── ENTRIES PROVIDED ──

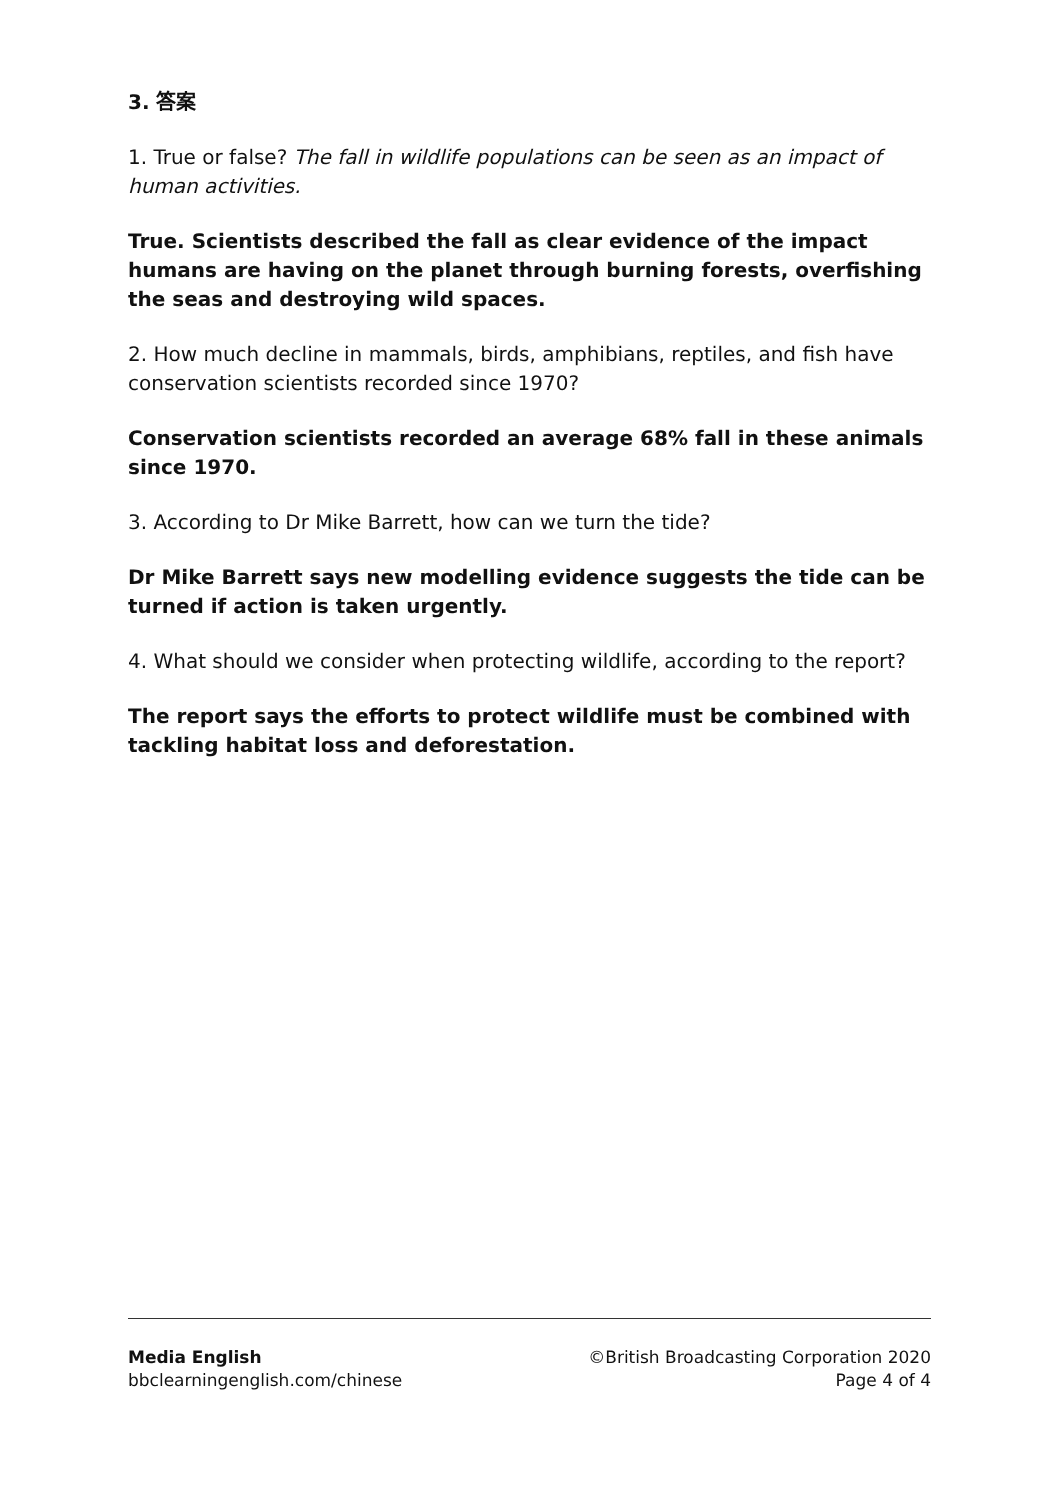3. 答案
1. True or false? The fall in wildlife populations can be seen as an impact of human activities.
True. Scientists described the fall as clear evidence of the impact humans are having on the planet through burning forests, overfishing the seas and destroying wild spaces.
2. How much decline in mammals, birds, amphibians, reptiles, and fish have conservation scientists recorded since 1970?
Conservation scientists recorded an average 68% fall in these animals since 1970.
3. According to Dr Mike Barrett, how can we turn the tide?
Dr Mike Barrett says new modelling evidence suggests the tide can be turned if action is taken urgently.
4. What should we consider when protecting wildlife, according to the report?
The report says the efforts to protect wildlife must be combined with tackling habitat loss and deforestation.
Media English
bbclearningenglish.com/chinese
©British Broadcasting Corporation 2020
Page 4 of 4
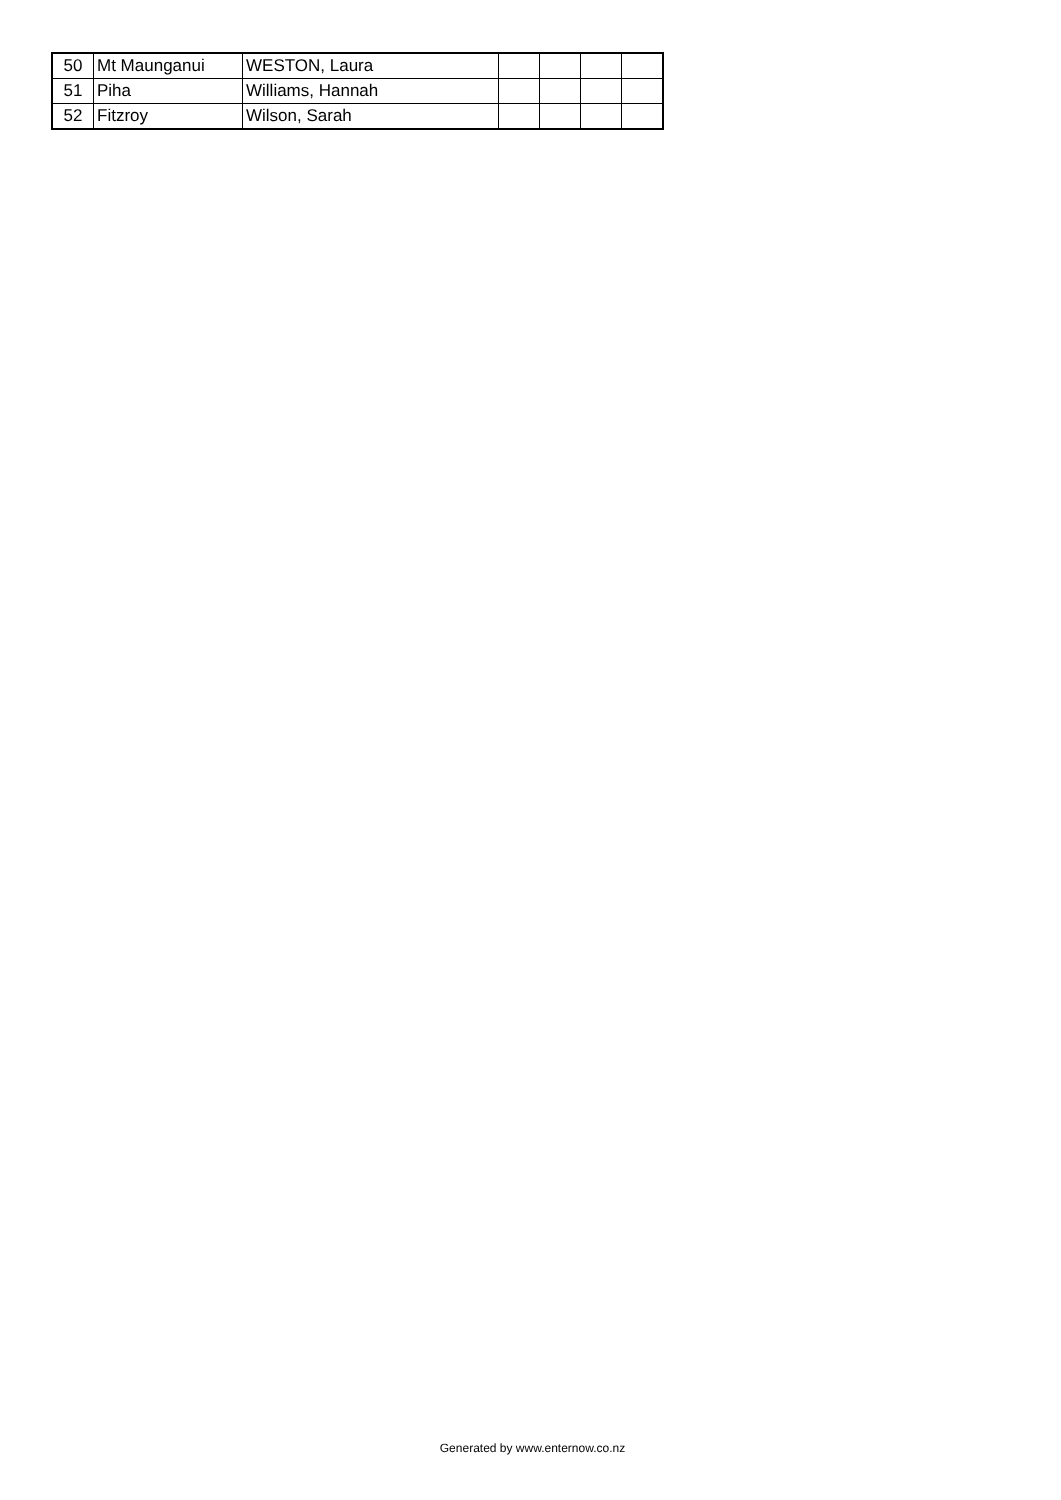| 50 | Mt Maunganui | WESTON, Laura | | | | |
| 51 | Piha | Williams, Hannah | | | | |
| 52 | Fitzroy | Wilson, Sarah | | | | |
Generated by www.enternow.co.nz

───

PROBLEM TO WORK ON:
For each line above that includes "report", make a copy.

ANSWER TO THIS EXERCISE:
4. What should we consider when protecting wildlife, according to the report?
The report says the efforts to protect wildlife must be combined with tackling habitat loss and deforestation.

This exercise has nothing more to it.